By way of a profound and sustained meditation on the descriptive and ethical limits of identity-thinking, the ethnographic core of Critique of Identity Thinking brings together Jackson’s extensive fieldwork experiences among the Kuranko of Sierra Leone, Aboriginal Australians, the Maori of New Zealand, West African migrants in London, vignettes from the author’s life today in Massachusetts, and the thought of intellectual traveling companions such as Hannah Arendt and William James. Beautifully written ethnographic exposition teaches surprising life lessons for readers ensconced in Western genealogies of thought.

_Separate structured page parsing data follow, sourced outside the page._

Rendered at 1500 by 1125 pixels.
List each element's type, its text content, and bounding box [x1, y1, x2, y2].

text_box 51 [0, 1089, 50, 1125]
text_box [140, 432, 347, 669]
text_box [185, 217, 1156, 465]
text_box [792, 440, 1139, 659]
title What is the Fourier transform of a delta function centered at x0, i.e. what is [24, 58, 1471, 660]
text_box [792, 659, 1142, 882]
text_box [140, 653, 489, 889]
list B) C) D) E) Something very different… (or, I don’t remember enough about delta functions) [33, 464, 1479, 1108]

For example, the ethical valuing of deed (what one does) over identity (who does it) among the Kuranko (77) might, without the ethnographic context Jackson provides, conjure forth the conceits of abstract (colorblind) liberalism rather than the particularities of Kuranko psychology (77). Similarly, the stoicism of the Kuranko (53) cannot be read as a Kantian rejection of emotionality, but speaks to a pervasive cultural recognition of the inevitability of suffering in life. Importantly, Jackson eschews a romanticization of his interlocutors as a form of problematic essentializing in its own right. His haunting discussion of the witch as both a category and a person both powerfully relates the violence done to young unmarried women by virtue of their structurally ambiguous position in Kurnanko society and refuses to conspire in their further dehumanization by painting them as agentless victims of patriarchal domination. Perhaps most powerfully of all, Jackson’s elucidations of the ways in which Maori identity-politics have ended up marginalizing Asian migrants, in turn, is an eye-opening reminder that the stage of human history is never comprised of simple, binary pairs of saints and sinners.

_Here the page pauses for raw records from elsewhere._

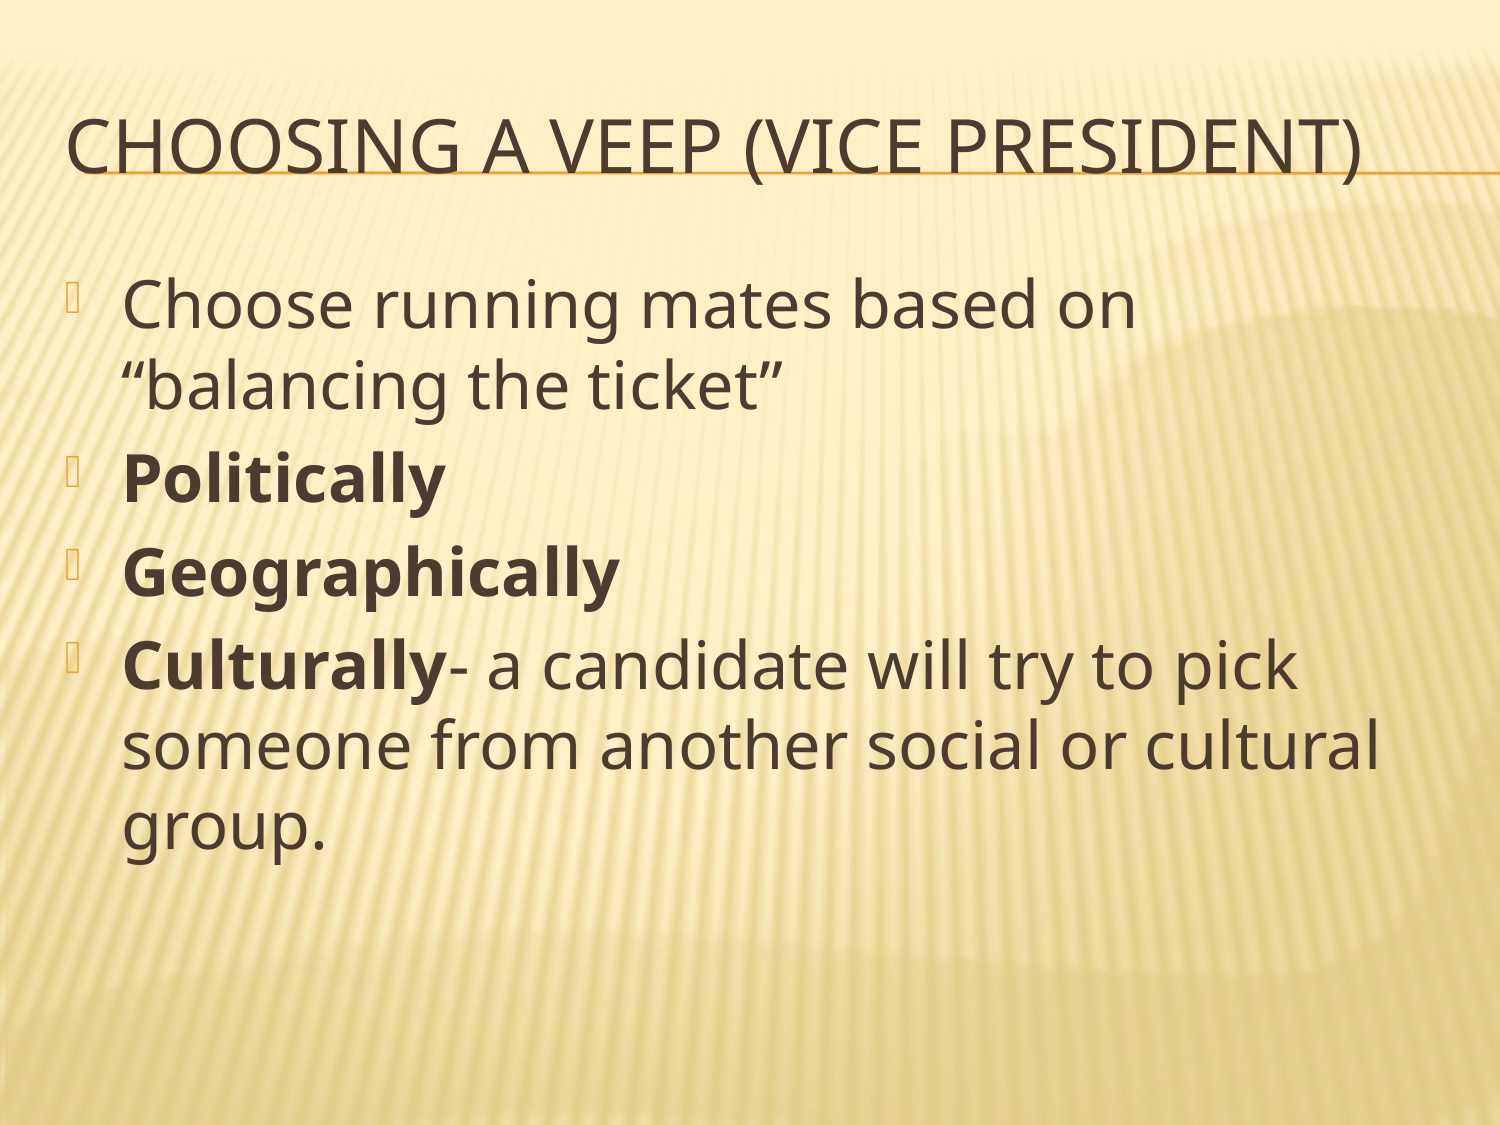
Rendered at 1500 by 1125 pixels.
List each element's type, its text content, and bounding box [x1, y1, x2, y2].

list Choose running mates based on “balancing the ticket” Politically Geographically Culturally- a candidate will try to pick someone from another social or cultural group. [50, 254, 1475, 998]
title Choosing a veep (vice president) [50, 75, 1475, 213]
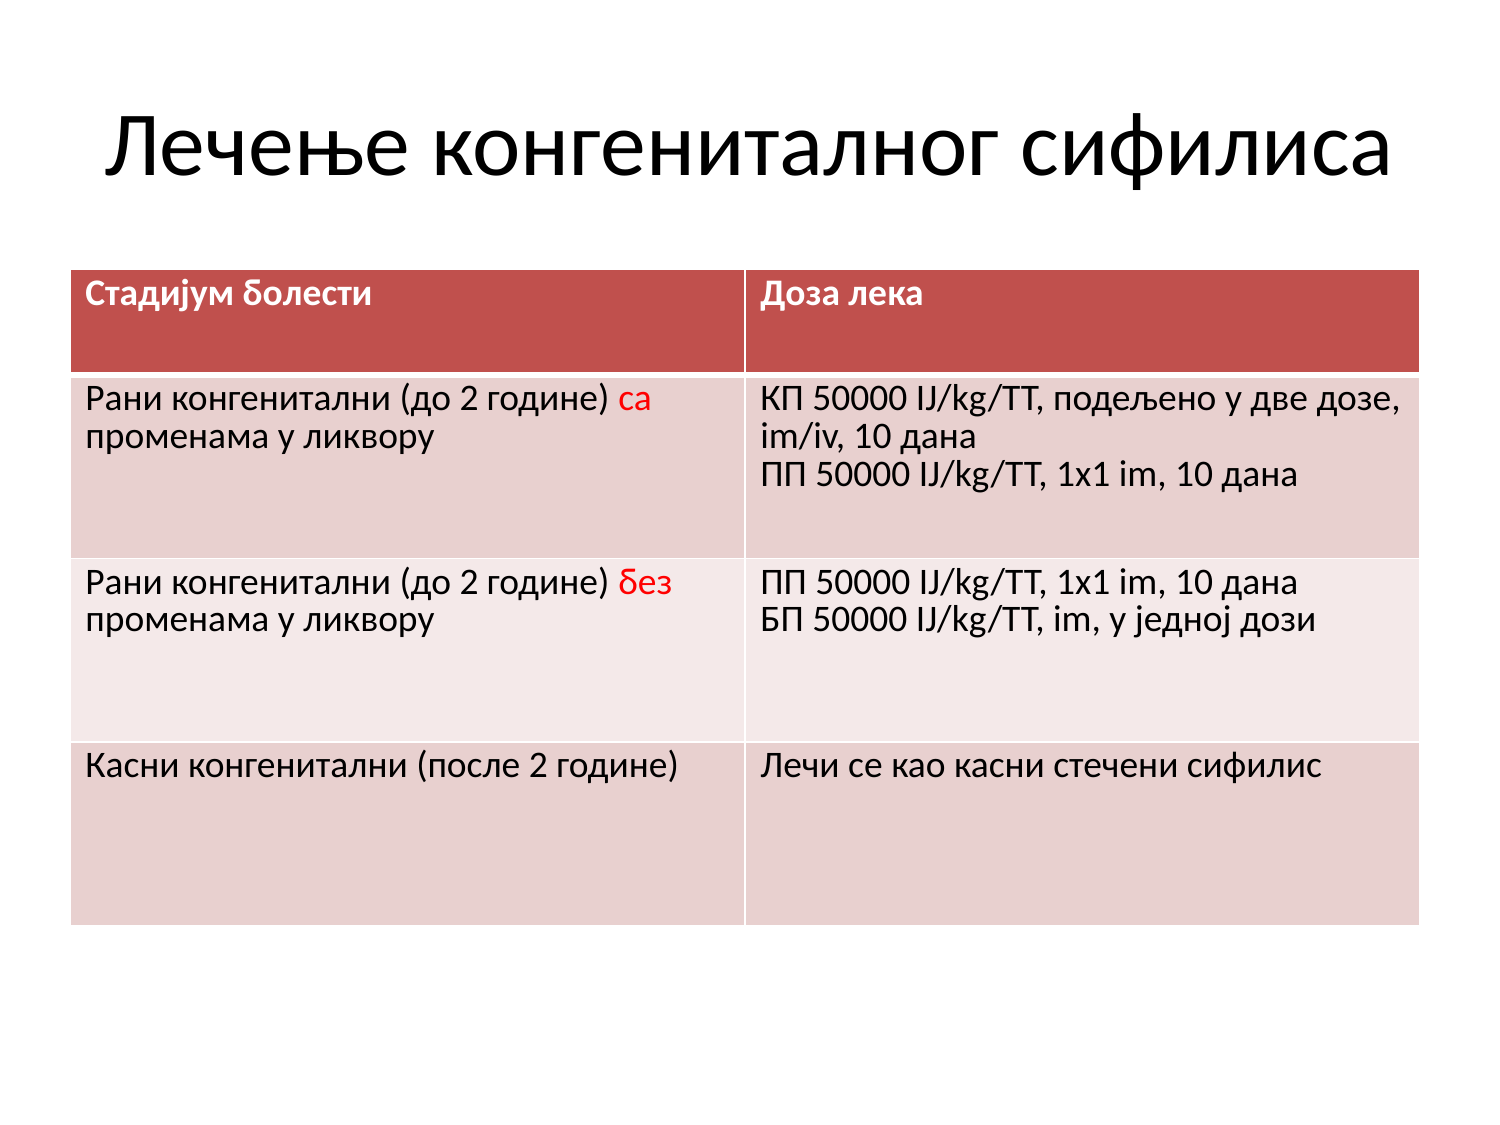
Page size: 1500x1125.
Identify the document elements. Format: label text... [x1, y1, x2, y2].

table_cell Рани конгенитални (до 2 године) без променама у ликвору [71, 559, 744, 741]
table_cell Лечи се као касни стечени сифилис [746, 743, 1419, 925]
table_cell Рани конгенитални (до 2 године) са променама у ликвору [71, 378, 744, 558]
table_cell КП 50000 IJ/kg/TT, подељено у две дозе, im/iv, 10 дана ПП 50000 IJ/kg/TT, 1х1 im, 10 дана [746, 378, 1419, 558]
title Лечење конгениталног сифилиса [75, 45, 1425, 233]
table_cell ПП 50000 IJ/kg/TT, 1х1 im, 10 дана БП 50000 IJ/kg/TT, im, у једној дози [746, 559, 1419, 741]
table_header Доза лека [746, 270, 1419, 372]
table_header Стадијум болести [71, 270, 744, 372]
table_cell Касни конгенитални (после 2 године) [71, 743, 744, 925]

As Jean and John Comaroff have argued, identity has become an increasingly important social marker under neoliberalism (“Millennial Capitalism: First Thoughts on a Second Coming,” Public Culture, 2000). As such, identity is not simply an effect of social stratification or a vehicle for pursuing community, psychological integration, and social justice; it is also mired in the history of contemporary capitalism and the abstracting power of the commodity coin. This is what Jackson means when he suggests that academic speech has become complicit with the fetishizations and reifications of the neoliberal order (3). But if identity is no place upon which to finally hang one’s hat, what about humanism and its conceptions of the human? For now, it is a strategic and practical category that, for Jackson, speaks to a refusal to assign a higher value to ideas over persons (4-5) but which, he whispers in a footnote, is amenable to important revisions (such as Donna Haraway’s analysis of cyborg embodiment) (170 n.3).

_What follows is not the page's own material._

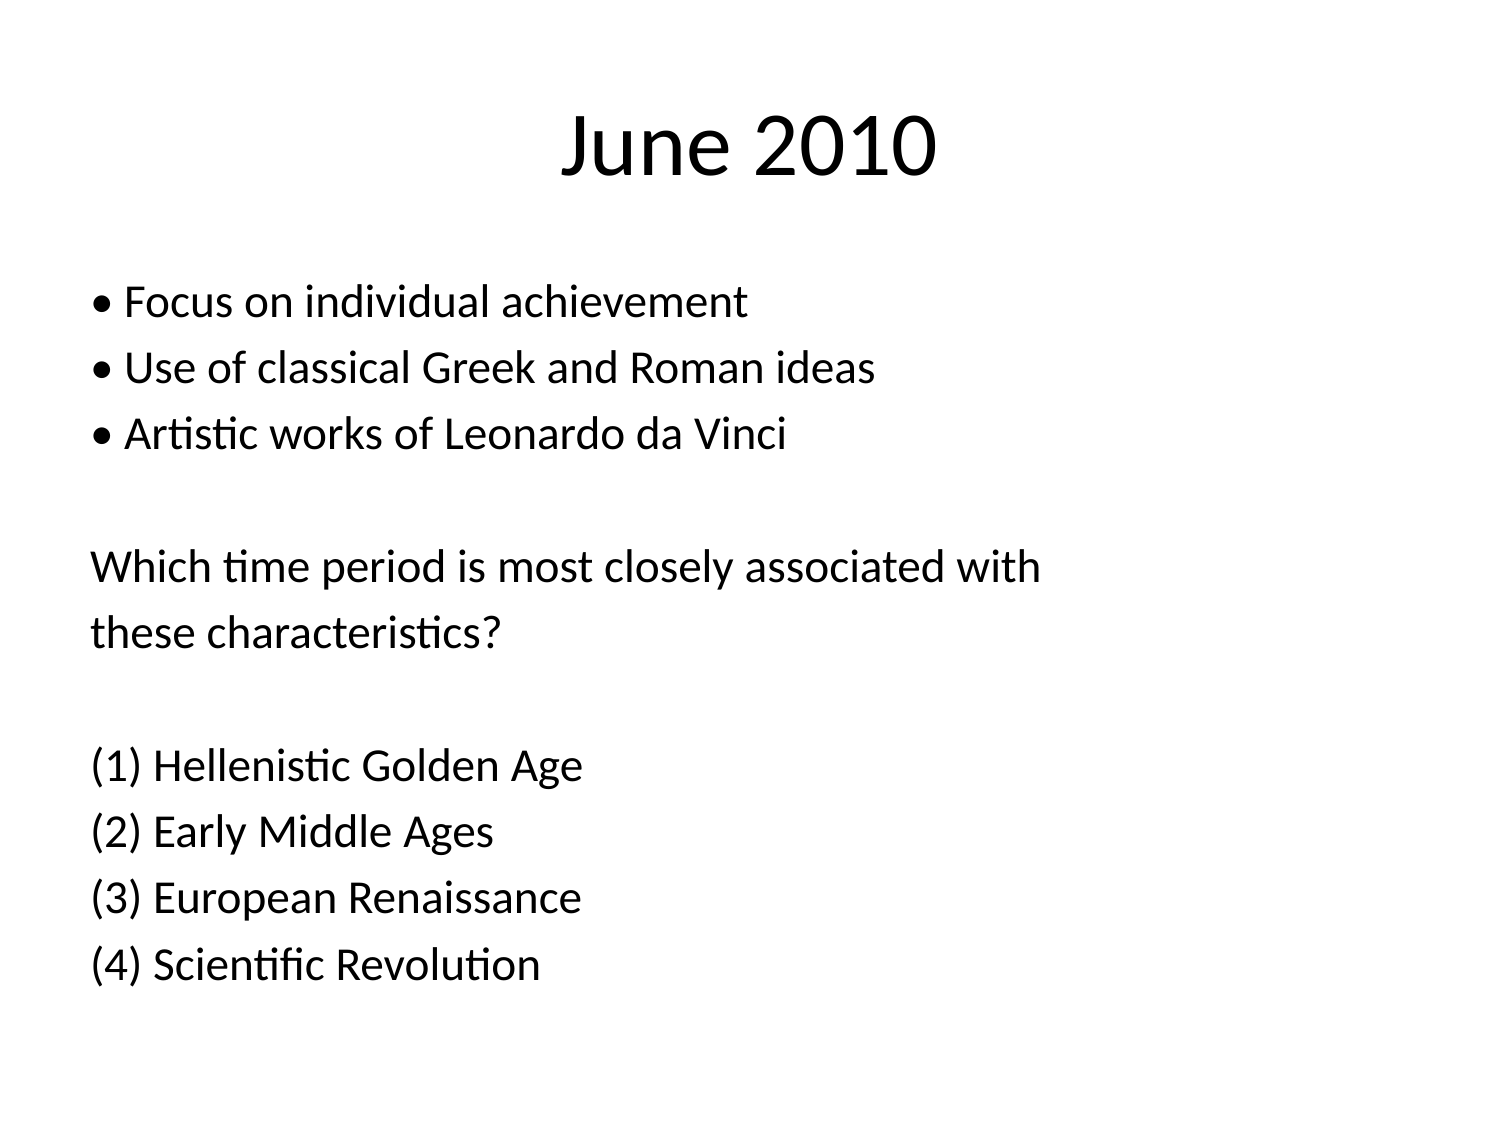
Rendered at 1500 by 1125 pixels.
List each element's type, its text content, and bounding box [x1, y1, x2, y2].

list • Focus on individual achievement • Use of classical Greek and Roman ideas • Artistic works of Leonardo da Vinci Which time period is most closely associated with these characteristics? (1) Hellenistic Golden Age (2) Early Middle Ages (3) European Renaissance (4) Scientific Revolution [75, 262, 1425, 1005]
title June 2010 [75, 45, 1425, 233]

There is no doubt that social stratification based on intersecting categories like race, gender, sexuality, and disability demand our utmost attention and consideration. And evidence of capitalism’s climate catastrophe compounds daily. As Jackson concedes, fatalism and nihilism in the face of suffering is no option at all (168). However, by the lights of Jackson’s brilliant, masterful, and urgent book, lest it contribute to the very problems we seek to ameliorate, any attempt to improve our collective and planetary condition must pass through the messy negotiations of intersubjective life to which ethnography bears witness.
George González is assistant professor of religion and culture at Baruch College, City University of New York (CUNY).